Semana Santa

Edição: 542 Publicado por: Aloisio Melo Morais em 19/04/2017 as 15:44

 
Leitura sugerida

Dos acontecimentos das semanas santas em Minas Gerais as procissões são uns dos mais relevantes. O povo gosta e é pelo grande número de fiéis nas procissões que se mede a sua religiosidade.

As pessoas se deslocam dos mais variados lugares para acompanhar as procissões, entre elas as de Nossa Senhora e a do Enterro de Cristo. São essas as que mais acumulam multidões. Mas, existem outras.

E muitas histórias se contam em torno das procissões. É por exemplo uma delas, que vem de tempos antigos e que perdura de região para região de Minas, há décadas de anos.

Ao longo do tempo essa história foi aumentada ou diminuída ao sabor dos contos, mas ainda permanece viva. Seu mistério, existido ou não, se deve muito à licença poética permitida pela literatura.

O tempo tem cuidado para não apagar essa história que aconteceu em Minas. Aliás, mais precisamente numa cidadezinha mineira à beira de um rio limítrofe com outra não menos pequena pólis, do Estado do Rio.

Certo Elisiário, caboclo cheio de mandingas vivia mais pelas madrugadas que debaixo de sol em dias de suor e sede. Era homem que tomava conta da noite e umas cachaças. No mais vivia à custa da mulher.

Quem por ventura passasse a cavalo pelas ruas da vila certamente daria de encontro com Elisiário. Fosse noite fria ou quente e o homem é que sabia se tropeiro chegou ou saiu, e qual rumo tomou.

Certa noite de uma Semana Santa, madrugada de dar medo, chuvinha fina, Elisiário ouviu vozes. Olhou ao redor e percebeu que os cânticos lentos e baixos, em tons de resmungos, vinham da igreja.

- Não é possível que o povo ainda rezasse até a essa hora? – fez a pergunta a si mesmo, depois de tomar mais um gole. Desconfiado caminhou em sentido à igreja, cuja porta principal estava aberta.

Subiu a pequena escada de sete degraus de pedras e entrou na igreja. Estava às escuras. Apenas existiam penumbras de pessoas com véus na cabeça, assentadas e com velas acesas. Cada uma carregava uma flor.

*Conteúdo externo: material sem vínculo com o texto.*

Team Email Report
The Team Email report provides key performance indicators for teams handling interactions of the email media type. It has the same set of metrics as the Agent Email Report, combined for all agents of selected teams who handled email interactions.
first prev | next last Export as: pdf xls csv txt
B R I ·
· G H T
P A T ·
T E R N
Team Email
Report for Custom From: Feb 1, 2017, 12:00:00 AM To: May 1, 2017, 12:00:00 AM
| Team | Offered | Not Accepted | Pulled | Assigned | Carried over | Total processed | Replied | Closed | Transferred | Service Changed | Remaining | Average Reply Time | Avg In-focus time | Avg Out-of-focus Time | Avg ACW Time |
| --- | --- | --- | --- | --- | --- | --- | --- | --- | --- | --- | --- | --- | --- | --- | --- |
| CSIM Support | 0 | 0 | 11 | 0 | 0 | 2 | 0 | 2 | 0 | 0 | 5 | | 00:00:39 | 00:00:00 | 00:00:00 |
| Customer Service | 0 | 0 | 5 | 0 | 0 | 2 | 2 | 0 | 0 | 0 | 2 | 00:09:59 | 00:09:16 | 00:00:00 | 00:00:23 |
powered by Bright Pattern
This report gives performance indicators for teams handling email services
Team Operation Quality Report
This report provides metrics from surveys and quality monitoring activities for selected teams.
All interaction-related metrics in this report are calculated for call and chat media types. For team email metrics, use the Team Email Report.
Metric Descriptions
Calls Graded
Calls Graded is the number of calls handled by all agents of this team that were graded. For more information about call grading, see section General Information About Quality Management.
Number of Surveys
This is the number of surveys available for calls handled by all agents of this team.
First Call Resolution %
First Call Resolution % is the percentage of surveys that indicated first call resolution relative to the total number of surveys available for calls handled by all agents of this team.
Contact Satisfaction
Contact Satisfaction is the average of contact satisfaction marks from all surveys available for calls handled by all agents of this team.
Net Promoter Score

- E ainda por cima estão cantando em latim – murmurou surpreso. Olhou para o alto e percebeu no coro gente tocando órgão e um pequeno coral de vozes entoava gregoriano: “...benedicta tu in mulieribus....”.

De repente parou o canto e, de uma só vez todos se levantaram. Do altar surgiram três pessoas altas com tochas acesas nas mãos e um deles com uma cruz. Eles começaram uma procissão que saiu da igreja.

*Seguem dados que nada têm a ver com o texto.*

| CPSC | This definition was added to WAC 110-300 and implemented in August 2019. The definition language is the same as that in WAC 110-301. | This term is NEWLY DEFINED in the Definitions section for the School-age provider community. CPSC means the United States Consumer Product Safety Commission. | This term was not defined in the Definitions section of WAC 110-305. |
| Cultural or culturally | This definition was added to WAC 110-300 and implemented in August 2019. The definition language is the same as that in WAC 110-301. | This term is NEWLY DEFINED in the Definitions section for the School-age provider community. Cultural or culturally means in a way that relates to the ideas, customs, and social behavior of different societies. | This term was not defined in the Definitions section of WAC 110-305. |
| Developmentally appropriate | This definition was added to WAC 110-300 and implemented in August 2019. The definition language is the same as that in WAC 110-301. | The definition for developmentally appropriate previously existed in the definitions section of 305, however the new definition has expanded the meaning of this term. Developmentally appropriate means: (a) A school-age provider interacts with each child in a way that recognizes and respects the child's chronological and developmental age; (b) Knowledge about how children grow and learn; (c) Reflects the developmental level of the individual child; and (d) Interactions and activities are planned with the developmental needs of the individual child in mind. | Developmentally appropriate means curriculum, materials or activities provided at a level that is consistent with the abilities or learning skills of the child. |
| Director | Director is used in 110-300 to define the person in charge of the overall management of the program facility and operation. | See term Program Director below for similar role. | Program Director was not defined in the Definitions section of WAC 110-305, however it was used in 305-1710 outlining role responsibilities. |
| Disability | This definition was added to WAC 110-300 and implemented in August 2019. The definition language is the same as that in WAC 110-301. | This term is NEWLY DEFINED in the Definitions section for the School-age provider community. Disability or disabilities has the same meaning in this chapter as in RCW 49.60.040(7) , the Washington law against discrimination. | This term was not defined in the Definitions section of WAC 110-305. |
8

Foi o bastante para Elisiário perceber que eram esqueletos de mortos. Saiu em disparada. Chegou a casa ofegante. Encontrou a sua mulher na janela. Como estavam às turras nada disse para ela.

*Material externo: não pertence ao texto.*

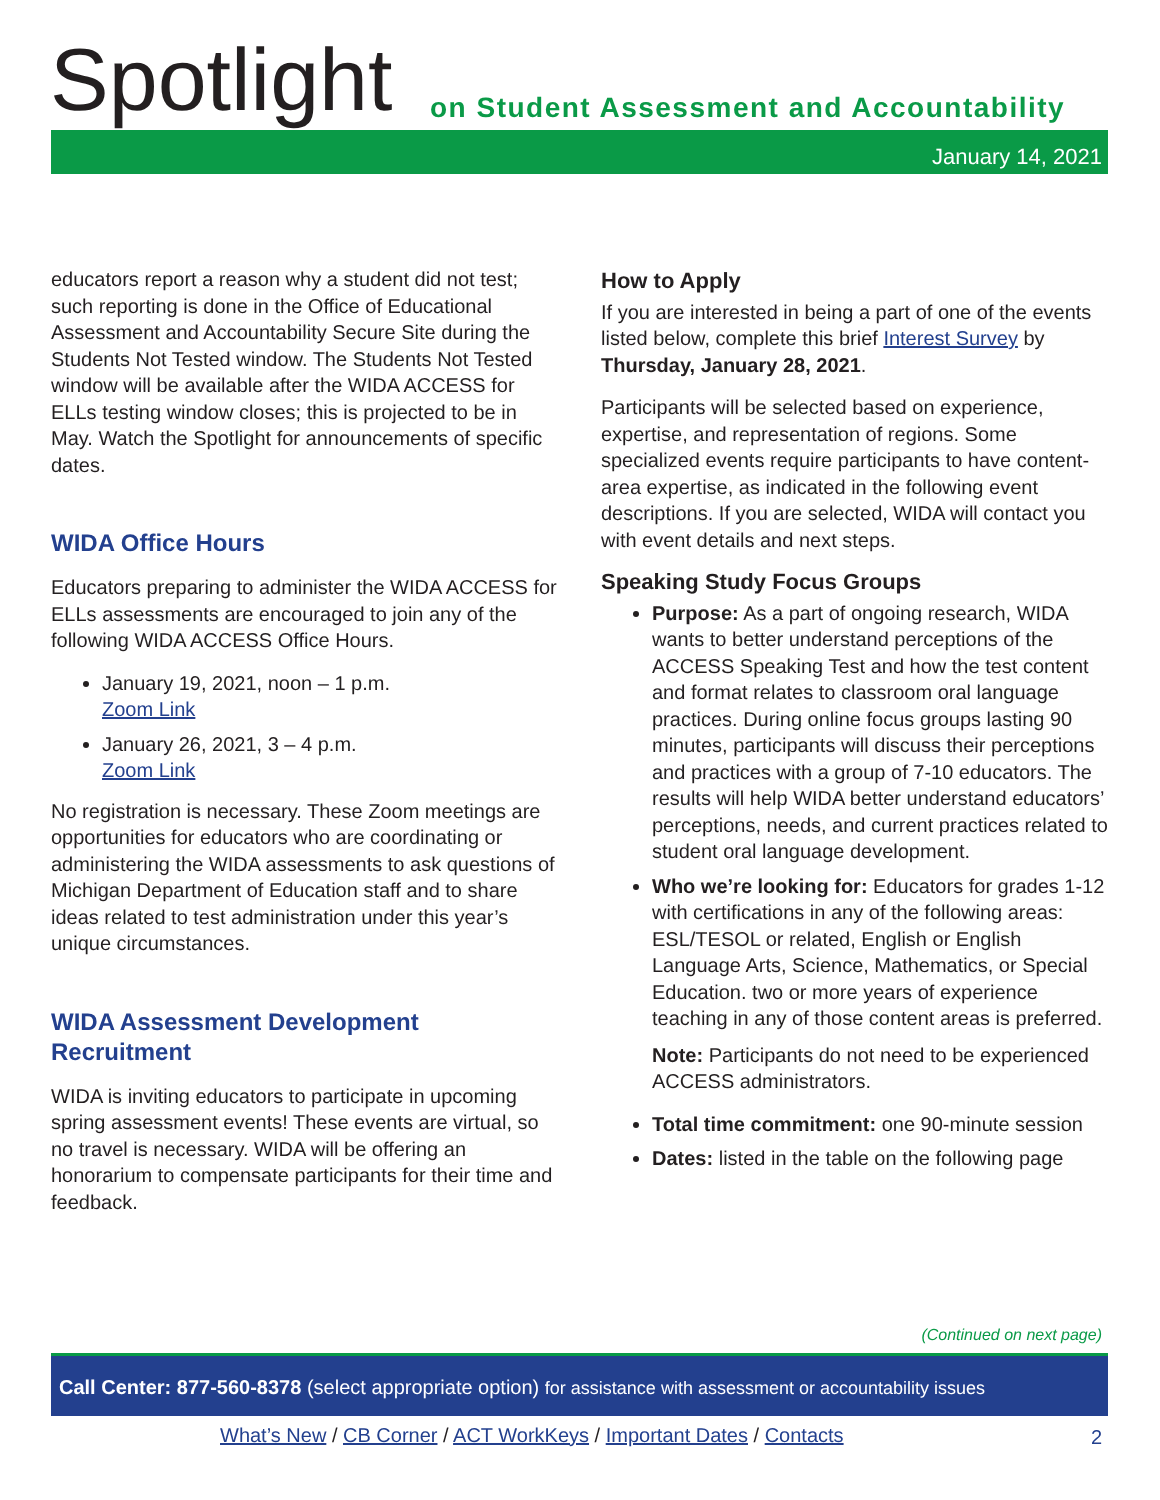Spotlight
on Student Assessment and Accountability
January 14, 2021
educators report a reason why a student did not test; such reporting is done in the Office of Educational Assessment and Accountability Secure Site during the Students Not Tested window. The Students Not Tested window will be available after the WIDA ACCESS for ELLs testing window closes; this is projected to be in May. Watch the Spotlight for announcements of specific dates.
WIDA Office Hours
Educators preparing to administer the WIDA ACCESS for ELLs assessments are encouraged to join any of the following WIDA ACCESS Office Hours.
January 19, 2021, noon – 1 p.m.
Zoom Link
January 26, 2021, 3 – 4 p.m.
Zoom Link
No registration is necessary. These Zoom meetings are opportunities for educators who are coordinating or administering the WIDA assessments to ask questions of Michigan Department of Education staff and to share ideas related to test administration under this year’s unique circumstances.
WIDA Assessment Development Recruitment
WIDA is inviting educators to participate in upcoming spring assessment events! These events are virtual, so no travel is necessary. WIDA will be offering an honorarium to compensate participants for their time and feedback.
How to Apply
If you are interested in being a part of one of the events listed below, complete this brief Interest Survey by Thursday, January 28, 2021.
Participants will be selected based on experience, expertise, and representation of regions. Some specialized events require participants to have content-area expertise, as indicated in the following event descriptions. If you are selected, WIDA will contact you with event details and next steps.
Speaking Study Focus Groups
Purpose: As a part of ongoing research, WIDA wants to better understand perceptions of the ACCESS Speaking Test and how the test content and format relates to classroom oral language practices. During online focus groups lasting 90 minutes, participants will discuss their perceptions and practices with a group of 7-10 educators. The results will help WIDA better understand educators’ perceptions, needs, and current practices related to student oral language development.
Who we’re looking for: Educators for grades 1-12 with certifications in any of the following areas: ESL/TESOL or related, English or English Language Arts, Science, Mathematics, or Special Education. two or more years of experience teaching in any of those content areas is preferred.
Note: Participants do not need to be experienced ACCESS administrators.
Total time commitment: one 90-minute session
Dates: listed in the table on the following page
(Continued on next page)
Call Center: 877-560-8378 (select appropriate option) for assistance with assessment or accountability issues
What’s New / CB Corner / ACT WorkKeys / Important Dates / Contacts
2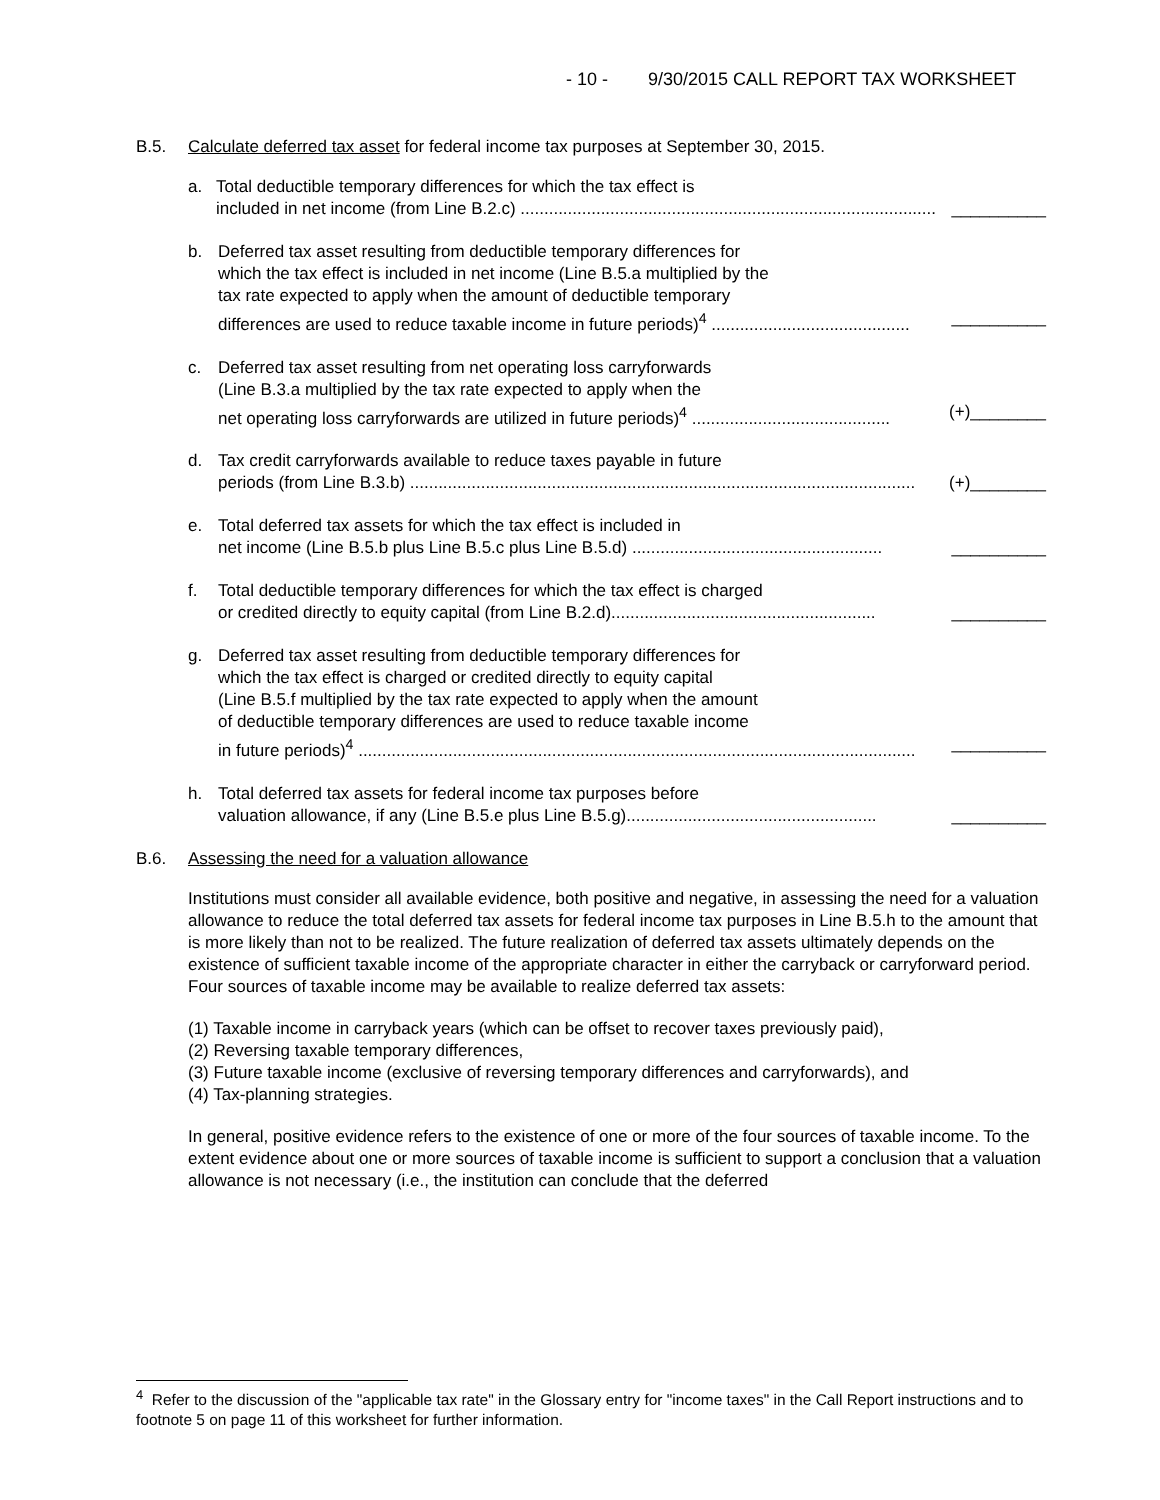- 10 - 9/30/2015 CALL REPORT TAX WORKSHEET
B.5. Calculate deferred tax asset for federal income tax purposes at September 30, 2015.
a. Total deductible temporary differences for which the tax effect is
included in net income (from Line B.2.c) ........................................................................................ __________
b. Deferred tax asset resulting from deductible temporary differences for
which the tax effect is included in net income (Line B.5.a multiplied by the
tax rate expected to apply when the amount of deductible temporary
differences are used to reduce taxable income in future periods)<sup>4</sup> .......................................... __________
c. Deferred tax asset resulting from net operating loss carryforwards
(Line B.3.a multiplied by the tax rate expected to apply when the
net operating loss carryforwards are utilized in future periods)<sup>4</sup> .......................................... (+)________
d. Tax credit carryforwards available to reduce taxes payable in future
periods (from Line B.3.b) ........................................................................................................... (+)________
e. Total deferred tax assets for which the tax effect is included in
net income (Line B.5.b plus Line B.5.c plus Line B.5.d) ..................................................... __________
f. Total deductible temporary differences for which the tax effect is charged
or credited directly to equity capital (from Line B.2.d)........................................................ __________
g. Deferred tax asset resulting from deductible temporary differences for
which the tax effect is charged or credited directly to equity capital
(Line B.5.f multiplied by the tax rate expected to apply when the amount
of deductible temporary differences are used to reduce taxable income
in future periods)<sup>4</sup> ...................................................................................................................... __________
h. Total deferred tax assets for federal income tax purposes before
valuation allowance, if any (Line B.5.e plus Line B.5.g)..................................................... __________
B.6. Assessing the need for a valuation allowance
Institutions must consider all available evidence, both positive and negative, in assessing the need for a valuation allowance to reduce the total deferred tax assets for federal income tax purposes in Line B.5.h to the amount that is more likely than not to be realized. The future realization of deferred tax assets ultimately depends on the existence of sufficient taxable income of the appropriate character in either the carryback or carryforward period. Four sources of taxable income may be available to realize deferred tax assets:
(1) Taxable income in carryback years (which can be offset to recover taxes previously paid),
(2) Reversing taxable temporary differences,
(3) Future taxable income (exclusive of reversing temporary differences and carryforwards), and
(4) Tax-planning strategies.
In general, positive evidence refers to the existence of one or more of the four sources of taxable income. To the extent evidence about one or more sources of taxable income is sufficient to support a conclusion that a valuation allowance is not necessary (i.e., the institution can conclude that the deferred
<sup>4</sup> Refer to the discussion of the "applicable tax rate" in the Glossary entry for "income taxes" in the Call Report instructions and to footnote 5 on page 11 of this worksheet for further information.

Ao dormir, novamente ouviu o cântico fúnebre, cada vez mais próximo. Era a procissão que passava defronte à sua casa. Entrou para debaixo da coberta arrepiado de medo.

No café da manhã, Elisiário, de ressaca contou para a esposa o que tinha acontecido na véspera. A mulher: - Achei mesmo algo muito estranho aquela procissão pela madrugada.

Como não acreditava no marido que vivia bêbado, ela contou que a procissão parou para uma pessoa vir até à janela e lhe entregar uma flor:

- Vou trazer a margarida que a moça me deu para você ver – disse, voltando em seguida e dizendo assustada para Elisiário: - No lugar da flor eu encontrei um osso de defunto – e desmaiou.

No dia seguinte a mulher foi mais uma alma na procissão.

0 comentários

avatar
Escreva seu comentário...
Seu nome...
Seu email...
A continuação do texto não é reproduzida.